Stored data
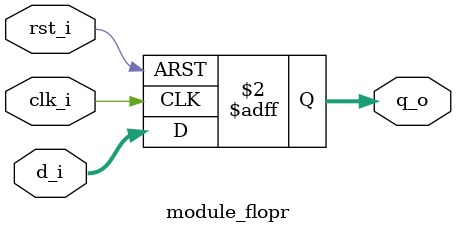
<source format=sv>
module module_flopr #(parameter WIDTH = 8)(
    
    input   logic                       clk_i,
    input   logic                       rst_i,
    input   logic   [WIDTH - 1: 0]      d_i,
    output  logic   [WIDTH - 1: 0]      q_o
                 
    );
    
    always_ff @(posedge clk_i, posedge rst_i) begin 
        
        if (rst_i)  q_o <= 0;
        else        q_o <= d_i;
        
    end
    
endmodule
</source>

* * *

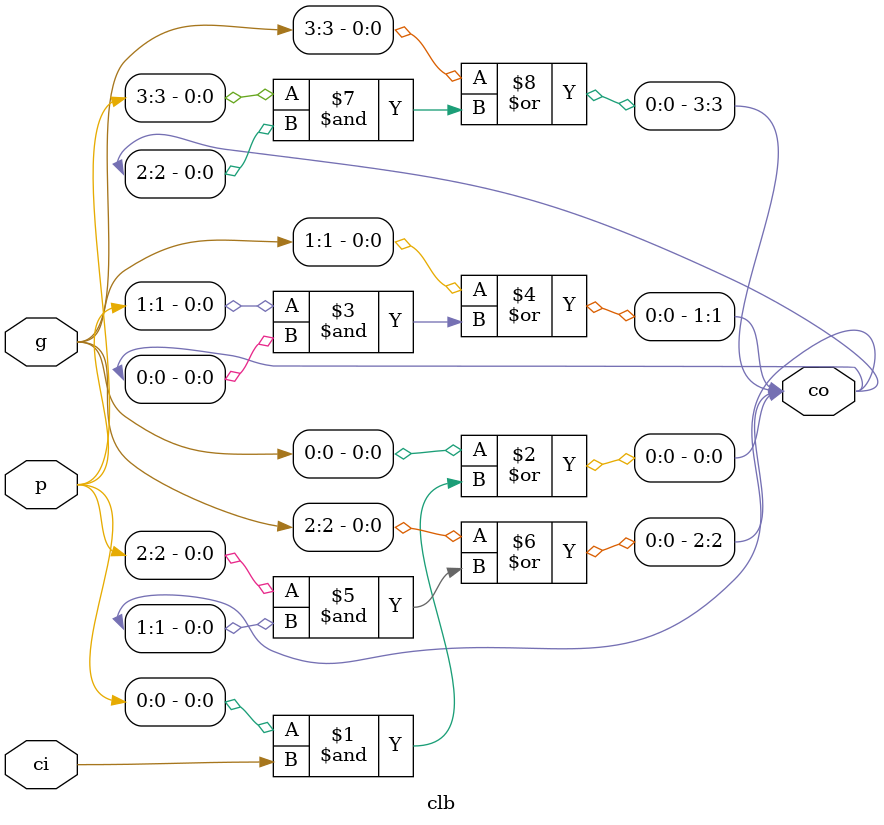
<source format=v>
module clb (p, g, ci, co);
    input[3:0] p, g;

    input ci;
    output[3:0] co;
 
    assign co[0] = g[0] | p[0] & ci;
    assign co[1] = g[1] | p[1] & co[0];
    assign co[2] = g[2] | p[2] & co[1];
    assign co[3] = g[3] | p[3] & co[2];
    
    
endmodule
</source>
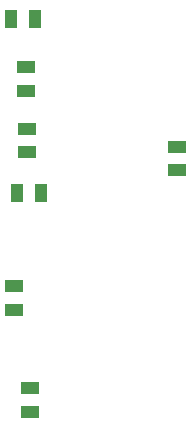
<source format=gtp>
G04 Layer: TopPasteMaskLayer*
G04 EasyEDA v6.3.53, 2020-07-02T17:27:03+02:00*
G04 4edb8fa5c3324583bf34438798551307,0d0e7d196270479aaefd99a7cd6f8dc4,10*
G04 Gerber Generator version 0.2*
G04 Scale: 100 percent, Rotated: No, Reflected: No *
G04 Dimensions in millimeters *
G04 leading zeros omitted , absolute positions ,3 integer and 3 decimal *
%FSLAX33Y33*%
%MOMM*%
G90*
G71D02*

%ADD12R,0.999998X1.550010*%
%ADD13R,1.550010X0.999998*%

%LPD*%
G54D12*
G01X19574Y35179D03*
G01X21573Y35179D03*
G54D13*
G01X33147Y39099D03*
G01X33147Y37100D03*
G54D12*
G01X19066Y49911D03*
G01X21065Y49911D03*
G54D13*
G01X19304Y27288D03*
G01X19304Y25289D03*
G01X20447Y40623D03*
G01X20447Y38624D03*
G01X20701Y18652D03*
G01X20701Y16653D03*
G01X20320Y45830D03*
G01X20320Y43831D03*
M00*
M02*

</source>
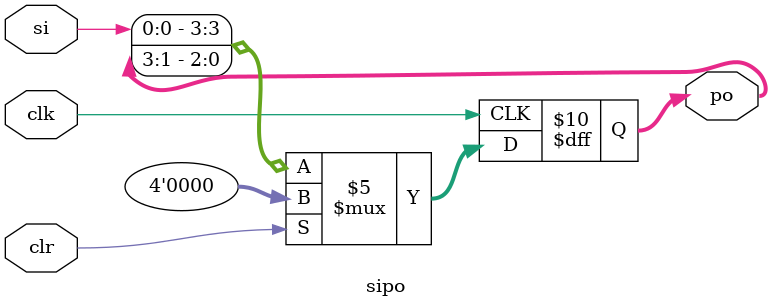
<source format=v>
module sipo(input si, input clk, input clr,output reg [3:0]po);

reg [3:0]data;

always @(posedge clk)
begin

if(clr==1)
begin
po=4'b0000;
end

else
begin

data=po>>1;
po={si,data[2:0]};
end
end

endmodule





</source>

## Your instructions
Within the entries above, find every line where the string "assign" occurs, and copy it.

## Task solution
    assign co[0] = g[0] | p[0] & ci;
    assign co[1] = g[1] | p[1] & co[0];
    assign co[2] = g[2] | p[2] & co[1];
    assign co[3] = g[3] | p[3] & co[2];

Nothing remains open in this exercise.